Pero el número uno se lo llevaban las industrias de las confecciones y el calzado. En Guanabacoa existieron 5 talleres de confecciones. Tres llevaban los nombres de sus propietarios: Benito Pérez e Hijos; Humberto González Espuch, dedicado a la ropa de hombre; Isidoro Marín Padilla, camisas y ropa interior de la marca Boston Sport. A ellos se suman la Compañía de Confecciones S.A., con 250 empleados y una producción mensual de 5 mil docenas de piezas, entre camisas, pantalones y ropa interior, y la American Textil S.A., que elaboraba materia prima para toda clase de colchonería.
La industria del calzado contaba con 8 fabricantes: Pupy, del cubano Octavio García Cartaya, quien junto a sus siete hermanos y tres empleados se especializaron en calzado infantil; Sr. David Melcer; Señores Mendoza y Arbelo; Gercowiky y Mordhowicz, rusos; Osinski, Ozeski y Stern, polacos; Natan Wager & Co, también polacos; Martínez y González, cubanos, y The Dorothy Shoe, de Carlos Zelcer, lituano. Todos estos talleres o chinchales elaboraban zapatos de gran calidad, cualquiera los podía adquirir y llegaron a tener una selecta clientela.
Es que el cosmopolitismo de La Habana no se concentraba solo en las barriadas del Vedado y Miramar; las tiendas exclusivas situadas en Galiano, San Rafael y Neptuno; los hoteles, teatros y cabarets.

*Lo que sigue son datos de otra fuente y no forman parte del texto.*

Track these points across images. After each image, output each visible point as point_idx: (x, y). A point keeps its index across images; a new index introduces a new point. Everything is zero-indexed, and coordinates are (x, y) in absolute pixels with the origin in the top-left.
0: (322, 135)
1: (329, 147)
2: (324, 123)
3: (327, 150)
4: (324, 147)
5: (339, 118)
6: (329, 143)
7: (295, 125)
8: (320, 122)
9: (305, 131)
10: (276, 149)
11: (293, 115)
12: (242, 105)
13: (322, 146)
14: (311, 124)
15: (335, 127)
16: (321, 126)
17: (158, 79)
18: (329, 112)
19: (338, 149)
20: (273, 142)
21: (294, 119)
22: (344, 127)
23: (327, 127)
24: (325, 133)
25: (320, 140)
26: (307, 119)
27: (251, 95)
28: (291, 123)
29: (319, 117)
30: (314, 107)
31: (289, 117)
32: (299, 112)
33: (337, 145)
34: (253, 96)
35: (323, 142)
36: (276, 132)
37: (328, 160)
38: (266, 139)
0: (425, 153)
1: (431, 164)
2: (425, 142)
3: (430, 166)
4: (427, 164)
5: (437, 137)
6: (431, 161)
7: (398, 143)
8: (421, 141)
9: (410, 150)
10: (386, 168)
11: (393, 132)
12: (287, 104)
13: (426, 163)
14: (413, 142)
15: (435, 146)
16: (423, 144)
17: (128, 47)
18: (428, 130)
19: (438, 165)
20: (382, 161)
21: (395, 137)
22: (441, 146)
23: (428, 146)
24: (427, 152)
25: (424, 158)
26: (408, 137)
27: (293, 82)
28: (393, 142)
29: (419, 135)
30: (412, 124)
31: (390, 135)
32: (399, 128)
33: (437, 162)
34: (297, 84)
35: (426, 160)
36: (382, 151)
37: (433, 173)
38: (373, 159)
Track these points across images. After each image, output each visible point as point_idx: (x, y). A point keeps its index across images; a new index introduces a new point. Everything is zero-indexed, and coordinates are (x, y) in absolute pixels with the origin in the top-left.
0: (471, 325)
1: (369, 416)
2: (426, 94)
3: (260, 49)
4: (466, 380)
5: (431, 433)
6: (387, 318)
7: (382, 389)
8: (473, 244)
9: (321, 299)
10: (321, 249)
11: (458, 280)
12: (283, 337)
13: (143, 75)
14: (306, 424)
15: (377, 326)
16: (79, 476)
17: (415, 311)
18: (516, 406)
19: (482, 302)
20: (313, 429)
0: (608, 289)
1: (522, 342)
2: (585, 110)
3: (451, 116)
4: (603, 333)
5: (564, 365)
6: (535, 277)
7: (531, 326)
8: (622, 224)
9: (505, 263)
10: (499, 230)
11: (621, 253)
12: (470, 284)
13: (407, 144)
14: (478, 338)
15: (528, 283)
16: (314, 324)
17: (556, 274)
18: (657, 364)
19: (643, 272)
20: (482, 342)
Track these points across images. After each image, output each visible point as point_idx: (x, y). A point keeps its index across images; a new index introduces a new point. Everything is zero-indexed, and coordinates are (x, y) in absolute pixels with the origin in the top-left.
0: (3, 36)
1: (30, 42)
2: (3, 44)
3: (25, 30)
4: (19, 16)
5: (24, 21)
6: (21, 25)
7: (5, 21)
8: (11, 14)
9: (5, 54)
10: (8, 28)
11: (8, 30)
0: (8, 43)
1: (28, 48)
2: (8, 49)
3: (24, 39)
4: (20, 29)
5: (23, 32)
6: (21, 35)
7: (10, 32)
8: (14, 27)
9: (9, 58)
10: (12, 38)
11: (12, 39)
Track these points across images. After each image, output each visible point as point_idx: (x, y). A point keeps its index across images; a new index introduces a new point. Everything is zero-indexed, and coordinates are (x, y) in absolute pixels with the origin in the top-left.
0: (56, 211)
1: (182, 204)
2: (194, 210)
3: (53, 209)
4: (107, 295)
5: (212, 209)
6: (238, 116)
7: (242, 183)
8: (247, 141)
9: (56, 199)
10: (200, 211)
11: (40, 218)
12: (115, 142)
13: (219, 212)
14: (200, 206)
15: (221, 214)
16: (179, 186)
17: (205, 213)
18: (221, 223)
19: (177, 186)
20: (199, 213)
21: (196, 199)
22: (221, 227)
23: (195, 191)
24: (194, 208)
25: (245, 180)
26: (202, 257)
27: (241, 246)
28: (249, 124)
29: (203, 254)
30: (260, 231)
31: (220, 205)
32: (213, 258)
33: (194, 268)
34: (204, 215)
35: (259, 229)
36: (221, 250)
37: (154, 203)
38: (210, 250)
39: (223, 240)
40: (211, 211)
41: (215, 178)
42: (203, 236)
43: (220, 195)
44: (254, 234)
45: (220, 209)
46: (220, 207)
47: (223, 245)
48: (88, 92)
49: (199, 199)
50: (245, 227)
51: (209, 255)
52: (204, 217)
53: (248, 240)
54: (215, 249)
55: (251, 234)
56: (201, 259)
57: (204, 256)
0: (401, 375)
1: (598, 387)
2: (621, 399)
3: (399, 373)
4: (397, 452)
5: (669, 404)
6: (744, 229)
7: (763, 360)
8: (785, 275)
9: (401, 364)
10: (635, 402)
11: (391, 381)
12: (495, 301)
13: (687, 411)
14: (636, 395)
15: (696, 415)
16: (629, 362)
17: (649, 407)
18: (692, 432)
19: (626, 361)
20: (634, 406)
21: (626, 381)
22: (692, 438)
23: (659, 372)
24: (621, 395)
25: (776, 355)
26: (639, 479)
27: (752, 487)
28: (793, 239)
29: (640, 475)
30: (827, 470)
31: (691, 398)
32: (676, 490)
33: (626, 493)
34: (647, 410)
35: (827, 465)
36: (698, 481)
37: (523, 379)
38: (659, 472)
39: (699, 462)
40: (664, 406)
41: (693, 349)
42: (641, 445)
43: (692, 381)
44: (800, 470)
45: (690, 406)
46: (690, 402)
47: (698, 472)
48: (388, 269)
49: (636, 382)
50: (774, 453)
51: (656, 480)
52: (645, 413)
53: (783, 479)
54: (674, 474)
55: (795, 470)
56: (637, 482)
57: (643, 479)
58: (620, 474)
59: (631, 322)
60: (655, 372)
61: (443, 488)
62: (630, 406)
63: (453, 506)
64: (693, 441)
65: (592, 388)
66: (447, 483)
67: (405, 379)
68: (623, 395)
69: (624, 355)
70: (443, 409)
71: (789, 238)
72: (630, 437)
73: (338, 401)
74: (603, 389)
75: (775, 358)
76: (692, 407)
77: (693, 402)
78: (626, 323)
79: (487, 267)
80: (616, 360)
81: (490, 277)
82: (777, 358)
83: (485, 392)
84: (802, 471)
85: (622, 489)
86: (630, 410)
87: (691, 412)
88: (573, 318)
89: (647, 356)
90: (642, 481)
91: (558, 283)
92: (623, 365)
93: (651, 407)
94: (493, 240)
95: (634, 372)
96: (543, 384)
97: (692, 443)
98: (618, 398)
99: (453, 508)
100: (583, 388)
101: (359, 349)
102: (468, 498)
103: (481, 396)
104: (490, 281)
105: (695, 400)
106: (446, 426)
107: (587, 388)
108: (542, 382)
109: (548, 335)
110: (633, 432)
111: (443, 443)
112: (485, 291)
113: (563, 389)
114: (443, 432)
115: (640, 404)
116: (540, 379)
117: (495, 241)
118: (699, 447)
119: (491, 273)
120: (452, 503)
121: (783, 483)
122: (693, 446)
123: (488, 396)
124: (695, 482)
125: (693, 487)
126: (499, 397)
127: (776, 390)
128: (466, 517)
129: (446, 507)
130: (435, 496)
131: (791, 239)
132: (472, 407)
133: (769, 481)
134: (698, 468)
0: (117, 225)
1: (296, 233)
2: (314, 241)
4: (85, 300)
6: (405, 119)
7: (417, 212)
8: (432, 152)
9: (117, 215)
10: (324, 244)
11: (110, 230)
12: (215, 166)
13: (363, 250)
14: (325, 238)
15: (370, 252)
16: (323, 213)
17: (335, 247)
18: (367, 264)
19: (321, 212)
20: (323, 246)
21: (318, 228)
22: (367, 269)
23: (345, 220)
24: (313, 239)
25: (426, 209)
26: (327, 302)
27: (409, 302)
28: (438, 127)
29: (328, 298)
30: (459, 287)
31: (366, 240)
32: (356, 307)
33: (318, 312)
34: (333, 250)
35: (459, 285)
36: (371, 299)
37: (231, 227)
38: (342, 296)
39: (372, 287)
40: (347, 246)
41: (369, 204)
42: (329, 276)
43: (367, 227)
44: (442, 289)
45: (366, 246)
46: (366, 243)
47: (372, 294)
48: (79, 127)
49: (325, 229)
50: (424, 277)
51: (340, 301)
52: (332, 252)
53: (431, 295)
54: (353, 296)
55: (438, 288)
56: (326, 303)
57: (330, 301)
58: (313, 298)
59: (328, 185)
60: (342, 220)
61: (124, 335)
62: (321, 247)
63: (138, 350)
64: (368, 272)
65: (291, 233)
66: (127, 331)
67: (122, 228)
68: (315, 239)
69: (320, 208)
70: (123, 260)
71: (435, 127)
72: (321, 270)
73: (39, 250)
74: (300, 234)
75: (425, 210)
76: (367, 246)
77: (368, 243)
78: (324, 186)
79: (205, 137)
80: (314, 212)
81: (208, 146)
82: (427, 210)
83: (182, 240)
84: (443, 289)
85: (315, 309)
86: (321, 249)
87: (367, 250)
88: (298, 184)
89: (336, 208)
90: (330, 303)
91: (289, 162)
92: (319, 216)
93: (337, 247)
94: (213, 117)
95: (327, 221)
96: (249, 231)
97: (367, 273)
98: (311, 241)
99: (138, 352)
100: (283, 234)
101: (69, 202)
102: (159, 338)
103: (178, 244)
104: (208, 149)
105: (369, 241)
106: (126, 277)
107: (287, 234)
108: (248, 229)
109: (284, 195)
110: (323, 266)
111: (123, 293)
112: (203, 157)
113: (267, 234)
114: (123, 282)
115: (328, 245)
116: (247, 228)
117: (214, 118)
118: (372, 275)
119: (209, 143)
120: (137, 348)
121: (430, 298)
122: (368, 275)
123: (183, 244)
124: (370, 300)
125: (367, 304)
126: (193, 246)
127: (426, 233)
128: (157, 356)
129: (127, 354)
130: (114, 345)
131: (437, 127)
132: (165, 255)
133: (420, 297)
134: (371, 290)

Se extendía a todos sus municipios. Es el caso del cine-teatro Lutgardita, en Rancho Boyeros: pese a su actual nombre, Sierra Maestra, y la desidia de las autoridades, por su diseño y arquitectura, figura entre los inmuebles de interés para los especialistas.
Cuando uno se entera que antes de 1959, solo en Guanabacoa, había 8 firmas productoras de calzado de calidad, no puede menos que indignarse -o entristecerse- cuando lee lo que la periodista independiente Gladys Linares en un artículo reciente en Cubanet escribió sobre la escasez de zapatos:
“Una opción muy socorrida la podemos ver muchas veces en los portales o en áreas cercanas a centros comerciales: algunas personas venden zapatos recuperados por los ‘buzos’ de los contenedores de basura, que previamente arreglan y limpian. Su precio puede oscilar entre los 4, 5 o 10 pesos convertibles. Y aunque no se crea, siempre aparecen compradores, sobre todo entre los ancianos y jubilados”.